Kucinich Denies AIPAC Meeting

U.S. Rep. Dennis Kucinich (D-Ohio) denied an Internet rumor that Jewish officials had offered to help him win re-election if he dropped impeachment efforts against President Bush. The rumor, which has gained traction in recent days on left-wing blogs, alleges that U.S. House Speaker Nancy Pelosi (D-San Francisco) and several representatives of the American Israel Public Affairs Committee offered to “guarantee” Kucinich’s re-election to the House if he dropped his effort to impeach President Bush and Vice-President Cheney.

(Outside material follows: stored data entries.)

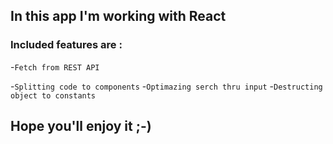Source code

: ## In this app I'm working with React 
### Included features are : 
-`Fetch from REST API`

-`Splitting code to components`
-`Optimazing serch thru input`
-`Destructing object to constants`

## Hope you'll enjoy it ;-)
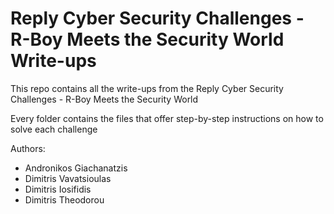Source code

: # Reply Cyber Security Challenges - R-Boy Meets the Security World Write-ups

This repo contains all the write-ups from the Reply Cyber Security Challenges - R-Boy Meets the Security World

Every folder contains the files that offer step-by-step instructions on how to solve each challenge

Authors:
- Andronikos Giachanatzis
- Dimitris Vavatsioulas
- Dimitris Iosifidis
- Dimitris Theodorou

According to the account, Kucinich threw them out of his office. An official in Kucinich’s office told JTA Monday that the rumors were baseless.

“It never happened,” the official said.

Gibson Honor Roils Irish Rabbi

The Irish Film and Television Academy will pay tribute to Mel Gibson, an actor and director, at its award ceremony Feb. 17 for his contributions to world cinema. According to the Irish newspaper the Independent, a leading rabbi in Ireland condemned the recognition for Gibson in light of widely publicized anti-Semitic comments he made to California police officers after being arrested for drunk driving in 2006. The citation stresses Gibson’s Irish roots — his mother and paternal great-grandfather were Irish. Gibson also made his movie “Braveheart” in Ireland.

Ireland’s Department of Arts, Sports and Tourism has been named an official partner of the ceremony, though the department does not fund the academy. The Gibson controversy comes on the heels of a department inquiry into accusations that paintings stolen by the Nazis were on display in the Limerick Hunt Museum.

Chicago-Area Synagogue is Greenest

A $10 million project earned The Jewish Reconstructionist Congregation in Evanston, Ill., the highest rating from the U.S. Green Building Council’s Leadership in Energy and Environmental Design program. The “platinum” rating was awarded for features such as using recycled concrete, sensor-controlled lighting and a parking space reserved for a hybrid car. Six churches across the country have received similar certification.

A synagogue in San Luis Obispo is seeking a lower silver rating. The Reconstructionist synagogue’s energy costs will be about 45 percent less than a typical synagogue of the same size.

No Dem Delegate Status for Lieberman

U.S. Sen. Joe Lieberman (I-Conn.) will not get delegate status at the Democratic convention. Lieberman remains a registered Democrat and caucuses with the party in the Senate despite his 2006 reelection as an Independent after he lost the Democratic primary to Ned Lamont. That status might have qualified as a “super delegate,” one of several hundred automatic delegates — among them, Congress members — who are not selected through the primaries and caucus system.

However, Connecticut state Democratic officials told The Hartford Courant that Lieberman’s endorsement of U.S. Sen. John McCain (R-Ariz.) violates a rule against endorsing a candidate across the aisle.